In reality, much like I was in that dentist’s chair, the Gospel Coalition is gagging on a fiction. Only theirs isn’t a imaginary tooth fragment, but a homophobic, hate-filled worldview that sees gay and lesbian people as something that will make them sick to their stomachs. It represents an outdated and poorly exegeted understanding of a few cherry-picked texts from the Bible (and an even worse understanding of sexuality). Worse, it is about as far away from the spirit and teaching of Jesus as I can imagine — to imagine a group of human beings as sickening.
A more faithful position, instead of wanting to throw up at the mention of gay sex, would be to advocate for equality for LGBTQ+ persons under the law and within our religious institutions. No one should have to live closeted, though we shouldn’t be surprised if change and equality makes the privileged and powerful queasy. It always does.
And it’s a shame, too, that I can’t use my gag reflex as a way to identify sin. Because then all the things I hate would wind up being — quite conveniently — a sin, and I would have an excuse to avoid anything that brings me discomfort.
I would never have to change out the litter box again. Nor would I ever have to squish a roach. Giving blood would be out of the question.
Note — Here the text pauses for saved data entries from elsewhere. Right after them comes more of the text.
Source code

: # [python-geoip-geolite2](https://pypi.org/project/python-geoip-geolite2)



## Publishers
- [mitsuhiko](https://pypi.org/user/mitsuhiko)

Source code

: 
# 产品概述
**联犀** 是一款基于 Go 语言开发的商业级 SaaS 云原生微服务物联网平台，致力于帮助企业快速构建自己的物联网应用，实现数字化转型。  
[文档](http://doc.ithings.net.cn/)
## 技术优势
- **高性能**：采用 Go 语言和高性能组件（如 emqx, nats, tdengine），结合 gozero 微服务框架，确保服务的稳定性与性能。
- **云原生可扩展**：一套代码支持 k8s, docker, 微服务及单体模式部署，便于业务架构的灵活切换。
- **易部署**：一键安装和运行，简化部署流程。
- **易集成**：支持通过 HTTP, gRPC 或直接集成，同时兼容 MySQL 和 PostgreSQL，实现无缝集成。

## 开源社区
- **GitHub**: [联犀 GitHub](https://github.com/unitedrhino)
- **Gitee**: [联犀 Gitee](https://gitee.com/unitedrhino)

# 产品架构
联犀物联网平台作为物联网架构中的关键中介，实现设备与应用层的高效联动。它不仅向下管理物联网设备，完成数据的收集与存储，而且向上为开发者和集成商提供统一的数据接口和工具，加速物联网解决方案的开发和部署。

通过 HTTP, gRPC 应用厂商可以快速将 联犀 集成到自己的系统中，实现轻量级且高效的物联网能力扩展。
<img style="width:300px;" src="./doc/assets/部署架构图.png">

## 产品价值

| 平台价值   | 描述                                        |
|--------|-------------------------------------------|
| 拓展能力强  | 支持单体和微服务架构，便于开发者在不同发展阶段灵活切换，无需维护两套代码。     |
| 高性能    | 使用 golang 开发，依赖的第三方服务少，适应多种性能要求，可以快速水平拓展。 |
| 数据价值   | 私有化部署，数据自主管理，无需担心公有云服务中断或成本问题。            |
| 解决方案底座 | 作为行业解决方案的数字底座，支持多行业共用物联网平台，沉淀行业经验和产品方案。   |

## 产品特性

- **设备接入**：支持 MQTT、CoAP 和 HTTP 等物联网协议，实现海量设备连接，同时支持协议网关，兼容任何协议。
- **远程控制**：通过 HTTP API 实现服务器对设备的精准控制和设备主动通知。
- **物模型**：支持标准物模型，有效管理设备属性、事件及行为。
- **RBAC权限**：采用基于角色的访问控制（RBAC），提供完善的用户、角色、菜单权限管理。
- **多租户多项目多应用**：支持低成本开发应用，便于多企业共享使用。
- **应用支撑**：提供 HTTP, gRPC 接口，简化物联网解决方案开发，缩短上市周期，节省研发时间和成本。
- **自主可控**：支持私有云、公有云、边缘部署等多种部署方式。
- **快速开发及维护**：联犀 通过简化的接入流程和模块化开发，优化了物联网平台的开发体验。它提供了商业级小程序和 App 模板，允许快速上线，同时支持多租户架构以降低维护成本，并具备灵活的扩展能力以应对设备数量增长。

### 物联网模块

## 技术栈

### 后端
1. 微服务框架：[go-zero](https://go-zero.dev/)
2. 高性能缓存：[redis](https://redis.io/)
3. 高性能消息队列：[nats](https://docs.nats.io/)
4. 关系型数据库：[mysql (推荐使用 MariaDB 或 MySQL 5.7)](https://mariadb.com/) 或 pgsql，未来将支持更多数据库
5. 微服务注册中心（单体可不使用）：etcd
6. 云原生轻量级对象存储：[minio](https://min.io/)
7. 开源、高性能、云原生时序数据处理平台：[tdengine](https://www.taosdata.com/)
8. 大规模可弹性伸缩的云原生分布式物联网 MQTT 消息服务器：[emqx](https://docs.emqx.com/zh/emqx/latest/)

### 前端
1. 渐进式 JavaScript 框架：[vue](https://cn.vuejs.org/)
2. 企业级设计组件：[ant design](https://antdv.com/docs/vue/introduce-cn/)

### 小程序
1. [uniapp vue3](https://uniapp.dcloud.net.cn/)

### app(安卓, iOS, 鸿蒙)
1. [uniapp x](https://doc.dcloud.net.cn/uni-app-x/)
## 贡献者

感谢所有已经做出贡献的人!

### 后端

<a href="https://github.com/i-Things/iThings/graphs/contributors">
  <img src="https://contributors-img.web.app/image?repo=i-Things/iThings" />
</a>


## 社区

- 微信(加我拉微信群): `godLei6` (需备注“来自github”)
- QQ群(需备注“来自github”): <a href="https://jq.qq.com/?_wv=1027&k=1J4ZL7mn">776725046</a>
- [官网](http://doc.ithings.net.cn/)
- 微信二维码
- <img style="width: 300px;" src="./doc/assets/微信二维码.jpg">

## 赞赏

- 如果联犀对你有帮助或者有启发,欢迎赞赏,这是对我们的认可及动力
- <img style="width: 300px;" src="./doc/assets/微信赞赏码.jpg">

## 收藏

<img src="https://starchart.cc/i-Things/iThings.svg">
I wouldn’t have to clean my children’s bathroom, or at least the part where they miss the toilet — every single time! I would never have to sing sappy worship songs.When my children are sick and vomiting all over themselves and the bed, well, too bad, it makes me gag, which means their vomit is sinful and I don’t have to clean it up. And I would never, ever, have to eat mushrooms again with their gag-inducing, sinful nature.
And this is the problem with understanding a natural biological response — the gag reflex — as the body’s way of warning that sin and danger is near.
That, and it would put all dentists out of business.
But imagine if it were true.
Imagine if we went around gagging every time we encountered sin in the world.
Imagine if we gagged at every time we witnessed or experienced racism; every time we witnessed injustice in the form of systemic poverty and hunger; every time we witnessed sexism; every time we witnessed oppression; every time we witnessed homophobia that treated our gay and lesbian brothers and sisters as anything less than beloved human beings who deserve the same rights as heterosexuals.
The streets would run with bile.
Our world would stink with the kind of sin it is already filled with:
Come to think of it, I suppose the Gospel Coalition has done us all a favor. It’s done exactly this.
It’s revealed the vile stench of hate coming from it.
Don’t get angry. Do something. Donate to SAFE Samford the LGBTQ organization at Samford University, whose divinity school advisory board includes Gospel Coalition editors. Donate to the Gay Christian Network. Donate to your local LGBTQ Gay-Straight Alliance or marriage equality organization or march in a Pride parade. Do something!